The task =>
Once you have read the entries, copy all of them exactly.

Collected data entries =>

*** Block opens ***

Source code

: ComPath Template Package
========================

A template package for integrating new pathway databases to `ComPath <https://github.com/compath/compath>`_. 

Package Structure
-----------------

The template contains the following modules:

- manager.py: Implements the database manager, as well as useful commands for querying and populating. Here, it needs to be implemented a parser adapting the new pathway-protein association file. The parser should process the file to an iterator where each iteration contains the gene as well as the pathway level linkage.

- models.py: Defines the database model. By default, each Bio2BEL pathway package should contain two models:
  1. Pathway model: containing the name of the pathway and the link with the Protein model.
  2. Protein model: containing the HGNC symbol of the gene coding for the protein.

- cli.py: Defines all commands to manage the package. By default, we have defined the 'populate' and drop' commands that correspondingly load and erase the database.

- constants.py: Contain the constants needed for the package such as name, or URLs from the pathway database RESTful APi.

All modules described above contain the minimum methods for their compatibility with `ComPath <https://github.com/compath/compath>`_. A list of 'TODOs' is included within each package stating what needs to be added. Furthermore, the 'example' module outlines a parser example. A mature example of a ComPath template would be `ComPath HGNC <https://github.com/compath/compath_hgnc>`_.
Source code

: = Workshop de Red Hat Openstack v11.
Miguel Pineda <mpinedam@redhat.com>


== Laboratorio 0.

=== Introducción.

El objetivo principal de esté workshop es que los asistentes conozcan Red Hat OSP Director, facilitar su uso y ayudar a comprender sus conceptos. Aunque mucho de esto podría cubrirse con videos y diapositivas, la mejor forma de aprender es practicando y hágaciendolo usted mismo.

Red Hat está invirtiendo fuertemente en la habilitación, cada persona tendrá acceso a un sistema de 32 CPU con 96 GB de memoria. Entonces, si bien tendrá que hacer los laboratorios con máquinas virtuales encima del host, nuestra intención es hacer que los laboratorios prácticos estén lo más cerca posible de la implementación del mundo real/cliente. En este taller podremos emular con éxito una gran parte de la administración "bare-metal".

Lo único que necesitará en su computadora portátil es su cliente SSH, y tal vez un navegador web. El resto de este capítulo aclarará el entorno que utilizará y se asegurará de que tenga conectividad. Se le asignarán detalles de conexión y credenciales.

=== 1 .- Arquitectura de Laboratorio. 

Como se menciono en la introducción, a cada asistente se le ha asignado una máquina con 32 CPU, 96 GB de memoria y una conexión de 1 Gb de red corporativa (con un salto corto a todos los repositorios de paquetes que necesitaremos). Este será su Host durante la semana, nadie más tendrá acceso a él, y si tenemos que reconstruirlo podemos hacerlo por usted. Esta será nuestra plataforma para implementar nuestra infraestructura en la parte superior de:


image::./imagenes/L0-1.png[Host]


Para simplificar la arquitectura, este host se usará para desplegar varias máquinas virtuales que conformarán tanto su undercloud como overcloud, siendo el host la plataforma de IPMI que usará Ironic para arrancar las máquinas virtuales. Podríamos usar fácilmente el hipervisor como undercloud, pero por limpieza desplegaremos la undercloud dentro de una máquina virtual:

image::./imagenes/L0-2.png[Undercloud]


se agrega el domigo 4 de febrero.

*** Block closes ***

Output of the task =>
Source code

: ComPath Template Package
========================

A template package for integrating new pathway databases to `ComPath <https://github.com/compath/compath>`_. 

Package Structure
-----------------

The template contains the following modules:

- manager.py: Implements the database manager, as well as useful commands for querying and populating. Here, it needs to be implemented a parser adapting the new pathway-protein association file. The parser should process the file to an iterator where each iteration contains the gene as well as the pathway level linkage.

- models.py: Defines the database model. By default, each Bio2BEL pathway package should contain two models:
  1. Pathway model: containing the name of the pathway and the link with the Protein model.
  2. Protein model: containing the HGNC symbol of the gene coding for the protein.

- cli.py: Defines all commands to manage the package. By default, we have defined the 'populate' and drop' commands that correspondingly load and erase the database.

- constants.py: Contain the constants needed for the package such as name, or URLs from the pathway database RESTful APi.

All modules described above contain the minimum methods for their compatibility with `ComPath <https://github.com/compath/compath>`_. A list of 'TODOs' is included within each package stating what needs to be added. Furthermore, the 'example' module outlines a parser example. A mature example of a ComPath template would be `ComPath HGNC <https://github.com/compath/compath_hgnc>`_.
Source code

: = Workshop de Red Hat Openstack v11.
Miguel Pineda <mpinedam@redhat.com>


== Laboratorio 0.

=== Introducción.

El objetivo principal de esté workshop es que los asistentes conozcan Red Hat OSP Director, facilitar su uso y ayudar a comprender sus conceptos. Aunque mucho de esto podría cubrirse con videos y diapositivas, la mejor forma de aprender es practicando y hágaciendolo usted mismo.

Red Hat está invirtiendo fuertemente en la habilitación, cada persona tendrá acceso a un sistema de 32 CPU con 96 GB de memoria. Entonces, si bien tendrá que hacer los laboratorios con máquinas virtuales encima del host, nuestra intención es hacer que los laboratorios prácticos estén lo más cerca posible de la implementación del mundo real/cliente. En este taller podremos emular con éxito una gran parte de la administración "bare-metal".

Lo único que necesitará en su computadora portátil es su cliente SSH, y tal vez un navegador web. El resto de este capítulo aclarará el entorno que utilizará y se asegurará de que tenga conectividad. Se le asignarán detalles de conexión y credenciales.

=== 1 .- Arquitectura de Laboratorio. 

Como se menciono en la introducción, a cada asistente se le ha asignado una máquina con 32 CPU, 96 GB de memoria y una conexión de 1 Gb de red corporativa (con un salto corto a todos los repositorios de paquetes que necesitaremos). Este será su Host durante la semana, nadie más tendrá acceso a él, y si tenemos que reconstruirlo podemos hacerlo por usted. Esta será nuestra plataforma para implementar nuestra infraestructura en la parte superior de:


image::./imagenes/L0-1.png[Host]


Para simplificar la arquitectura, este host se usará para desplegar varias máquinas virtuales que conformarán tanto su undercloud como overcloud, siendo el host la plataforma de IPMI que usará Ironic para arrancar las máquinas virtuales. Podríamos usar fácilmente el hipervisor como undercloud, pero por limpieza desplegaremos la undercloud dentro de una máquina virtual:

image::./imagenes/L0-2.png[Undercloud]


se agrega el domigo 4 de febrero.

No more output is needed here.